# REQUIRED ACTION
When a line of the records contains "description", copy it.

# PROVIDED INFORMATION

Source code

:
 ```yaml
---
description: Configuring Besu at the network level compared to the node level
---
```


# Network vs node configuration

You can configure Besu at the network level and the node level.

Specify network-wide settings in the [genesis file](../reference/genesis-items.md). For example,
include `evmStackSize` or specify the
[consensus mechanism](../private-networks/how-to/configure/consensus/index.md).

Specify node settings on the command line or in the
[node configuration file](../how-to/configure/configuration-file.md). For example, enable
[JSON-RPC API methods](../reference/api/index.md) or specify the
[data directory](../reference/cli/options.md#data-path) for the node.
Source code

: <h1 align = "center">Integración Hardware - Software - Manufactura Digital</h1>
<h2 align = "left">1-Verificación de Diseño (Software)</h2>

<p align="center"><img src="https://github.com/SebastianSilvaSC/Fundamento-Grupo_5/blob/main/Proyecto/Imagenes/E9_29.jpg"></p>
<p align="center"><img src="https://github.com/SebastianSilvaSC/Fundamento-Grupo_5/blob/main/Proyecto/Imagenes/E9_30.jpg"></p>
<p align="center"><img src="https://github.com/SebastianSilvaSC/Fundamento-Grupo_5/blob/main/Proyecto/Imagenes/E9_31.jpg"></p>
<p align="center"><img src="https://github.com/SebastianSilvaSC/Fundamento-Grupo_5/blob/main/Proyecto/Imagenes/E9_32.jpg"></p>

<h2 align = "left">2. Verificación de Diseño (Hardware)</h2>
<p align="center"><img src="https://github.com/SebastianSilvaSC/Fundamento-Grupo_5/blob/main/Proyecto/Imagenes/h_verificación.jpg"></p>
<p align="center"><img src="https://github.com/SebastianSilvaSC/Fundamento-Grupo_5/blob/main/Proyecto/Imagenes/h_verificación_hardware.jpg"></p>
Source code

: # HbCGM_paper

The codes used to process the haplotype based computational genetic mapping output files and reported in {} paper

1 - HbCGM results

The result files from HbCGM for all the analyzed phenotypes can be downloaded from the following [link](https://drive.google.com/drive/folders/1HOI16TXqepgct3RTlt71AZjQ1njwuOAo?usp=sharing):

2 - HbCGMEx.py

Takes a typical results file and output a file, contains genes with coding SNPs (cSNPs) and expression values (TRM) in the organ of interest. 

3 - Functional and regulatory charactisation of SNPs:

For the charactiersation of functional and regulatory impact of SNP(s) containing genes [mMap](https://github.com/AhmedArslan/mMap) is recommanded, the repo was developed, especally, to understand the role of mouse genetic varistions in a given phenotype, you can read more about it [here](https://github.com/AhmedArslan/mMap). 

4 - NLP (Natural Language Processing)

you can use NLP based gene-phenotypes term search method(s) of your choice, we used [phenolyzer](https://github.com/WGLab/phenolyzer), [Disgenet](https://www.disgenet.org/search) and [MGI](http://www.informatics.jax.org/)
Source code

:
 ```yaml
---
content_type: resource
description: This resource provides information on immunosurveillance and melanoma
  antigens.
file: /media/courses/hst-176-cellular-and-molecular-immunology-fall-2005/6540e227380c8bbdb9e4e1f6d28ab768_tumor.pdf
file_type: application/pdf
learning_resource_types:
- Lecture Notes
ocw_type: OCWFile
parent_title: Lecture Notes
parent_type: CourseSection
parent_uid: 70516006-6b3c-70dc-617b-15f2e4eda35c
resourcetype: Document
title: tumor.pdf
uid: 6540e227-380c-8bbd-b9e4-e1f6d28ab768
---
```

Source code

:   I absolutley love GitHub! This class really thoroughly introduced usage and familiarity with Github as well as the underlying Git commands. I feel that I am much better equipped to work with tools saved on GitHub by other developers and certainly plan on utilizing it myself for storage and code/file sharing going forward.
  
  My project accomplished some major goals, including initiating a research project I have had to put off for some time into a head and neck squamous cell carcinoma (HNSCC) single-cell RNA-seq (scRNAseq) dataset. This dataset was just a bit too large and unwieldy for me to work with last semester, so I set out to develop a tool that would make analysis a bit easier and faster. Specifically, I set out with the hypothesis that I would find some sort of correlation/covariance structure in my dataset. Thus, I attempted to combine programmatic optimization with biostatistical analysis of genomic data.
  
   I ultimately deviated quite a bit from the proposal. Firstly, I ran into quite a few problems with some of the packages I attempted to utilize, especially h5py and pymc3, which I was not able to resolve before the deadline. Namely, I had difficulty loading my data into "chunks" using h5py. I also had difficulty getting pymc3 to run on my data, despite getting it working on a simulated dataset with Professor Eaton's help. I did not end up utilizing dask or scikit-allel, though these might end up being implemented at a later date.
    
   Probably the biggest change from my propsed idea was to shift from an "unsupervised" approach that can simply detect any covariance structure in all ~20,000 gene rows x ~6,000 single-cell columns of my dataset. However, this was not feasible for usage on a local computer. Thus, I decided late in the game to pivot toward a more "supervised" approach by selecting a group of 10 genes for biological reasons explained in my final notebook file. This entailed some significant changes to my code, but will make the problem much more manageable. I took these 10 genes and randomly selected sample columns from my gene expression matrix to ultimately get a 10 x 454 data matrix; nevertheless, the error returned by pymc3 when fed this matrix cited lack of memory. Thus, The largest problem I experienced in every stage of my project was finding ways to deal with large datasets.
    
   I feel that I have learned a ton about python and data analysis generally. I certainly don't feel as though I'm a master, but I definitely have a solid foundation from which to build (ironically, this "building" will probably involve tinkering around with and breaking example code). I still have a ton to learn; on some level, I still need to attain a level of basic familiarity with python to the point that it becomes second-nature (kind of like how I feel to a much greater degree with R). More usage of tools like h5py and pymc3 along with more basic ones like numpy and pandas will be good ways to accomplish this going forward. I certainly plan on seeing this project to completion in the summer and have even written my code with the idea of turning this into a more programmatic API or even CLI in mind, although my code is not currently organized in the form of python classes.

# RESPONSE TO THE EXERCISE
description: Configuring Besu at the network level compared to the node level
description: This resource provides information on immunosurveillance and melanoma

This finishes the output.